He had to reach out and grab his sister by the waist, for she reeled back at his words and her heels skittered on the slippery stones. “You what?”
“I love her. She’s the One for me.”
“Oh, Derry.” Tears filled Sophia big brown eyes, and her muscles melted in his hands, going limp and soft, making him hold tighter in protection. She reached for the back of an iron chair and braced herself. “You’re serious.” The soft voice made his jaw loosen. He was rigid, on guard, and ready for battle.
Sophia was joining Derry.

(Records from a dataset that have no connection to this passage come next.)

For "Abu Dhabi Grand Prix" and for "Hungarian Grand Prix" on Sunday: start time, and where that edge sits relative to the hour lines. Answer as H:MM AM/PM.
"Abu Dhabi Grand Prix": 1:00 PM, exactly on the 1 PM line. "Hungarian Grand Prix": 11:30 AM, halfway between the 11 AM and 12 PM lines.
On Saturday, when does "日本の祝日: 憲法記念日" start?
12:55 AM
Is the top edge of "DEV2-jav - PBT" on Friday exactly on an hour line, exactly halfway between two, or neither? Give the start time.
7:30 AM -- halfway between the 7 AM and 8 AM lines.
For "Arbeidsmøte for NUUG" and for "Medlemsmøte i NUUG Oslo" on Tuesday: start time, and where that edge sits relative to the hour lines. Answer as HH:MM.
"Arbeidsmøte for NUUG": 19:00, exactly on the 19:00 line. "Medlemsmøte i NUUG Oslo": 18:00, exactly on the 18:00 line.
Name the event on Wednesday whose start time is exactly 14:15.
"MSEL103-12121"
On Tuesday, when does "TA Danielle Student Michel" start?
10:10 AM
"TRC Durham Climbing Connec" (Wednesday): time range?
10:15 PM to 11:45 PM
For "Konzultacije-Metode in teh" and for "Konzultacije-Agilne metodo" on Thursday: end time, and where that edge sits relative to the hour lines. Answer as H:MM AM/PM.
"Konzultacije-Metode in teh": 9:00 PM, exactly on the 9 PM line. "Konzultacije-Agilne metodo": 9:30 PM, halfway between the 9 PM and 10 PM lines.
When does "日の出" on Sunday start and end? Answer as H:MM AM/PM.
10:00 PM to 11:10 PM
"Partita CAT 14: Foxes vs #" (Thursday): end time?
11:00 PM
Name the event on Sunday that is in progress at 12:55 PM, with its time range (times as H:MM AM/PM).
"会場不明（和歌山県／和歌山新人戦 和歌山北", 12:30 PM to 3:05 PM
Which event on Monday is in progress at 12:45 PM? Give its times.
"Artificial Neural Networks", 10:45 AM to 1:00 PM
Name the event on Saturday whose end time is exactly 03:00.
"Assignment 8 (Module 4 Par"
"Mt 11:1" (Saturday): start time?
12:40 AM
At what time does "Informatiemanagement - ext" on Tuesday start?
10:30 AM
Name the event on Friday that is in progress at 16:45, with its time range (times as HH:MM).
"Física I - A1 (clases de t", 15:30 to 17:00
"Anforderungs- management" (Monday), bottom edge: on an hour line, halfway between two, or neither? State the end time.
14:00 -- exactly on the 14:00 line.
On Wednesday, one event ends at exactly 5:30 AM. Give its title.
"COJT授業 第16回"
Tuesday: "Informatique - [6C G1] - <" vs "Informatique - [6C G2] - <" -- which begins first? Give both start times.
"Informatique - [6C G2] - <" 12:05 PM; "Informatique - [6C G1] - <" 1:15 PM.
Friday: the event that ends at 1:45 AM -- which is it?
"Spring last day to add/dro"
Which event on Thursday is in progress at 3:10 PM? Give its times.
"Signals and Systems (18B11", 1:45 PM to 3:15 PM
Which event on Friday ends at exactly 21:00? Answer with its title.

Was on his side.
“Yes.”
“You love her that much?”
“Yes.”
“She’s not just a…”
Derry knew what she meant. “A piece of quim, like Asher just said?”
Sophia’s eyes bugged out of her head. “He said that? About Lilah’s sister?”
“Yes.”
She nodded. “I see.” He didn’t have to explain.
“What are you doing here?” he asked, slowly coming to his senses. Dazed, he looked around the courtyard, marveling at the beauty. Fat, lazy flakes of snow fell all around, the air changing from an atmosphere of doom to one of intrigue. Of hope.
Of purpose.
“Edward found me. Said you and Asher were fighting. He was practically hyperventilating.” She stood and reached for the napkin he still held to his nose, patting gently. “I can see why.”
“Edward hates conflict.”
“Until this moment, I’d have said the same of you.” Her thick, shapely brows turned downward in question. “I’ve seen you spar with the guys, but this? Derry… what’s happening to you?”
“Love.” It sounded trite, but it was his truth.
“You’re sure?”
“Why do you keep asking me that?” he growled.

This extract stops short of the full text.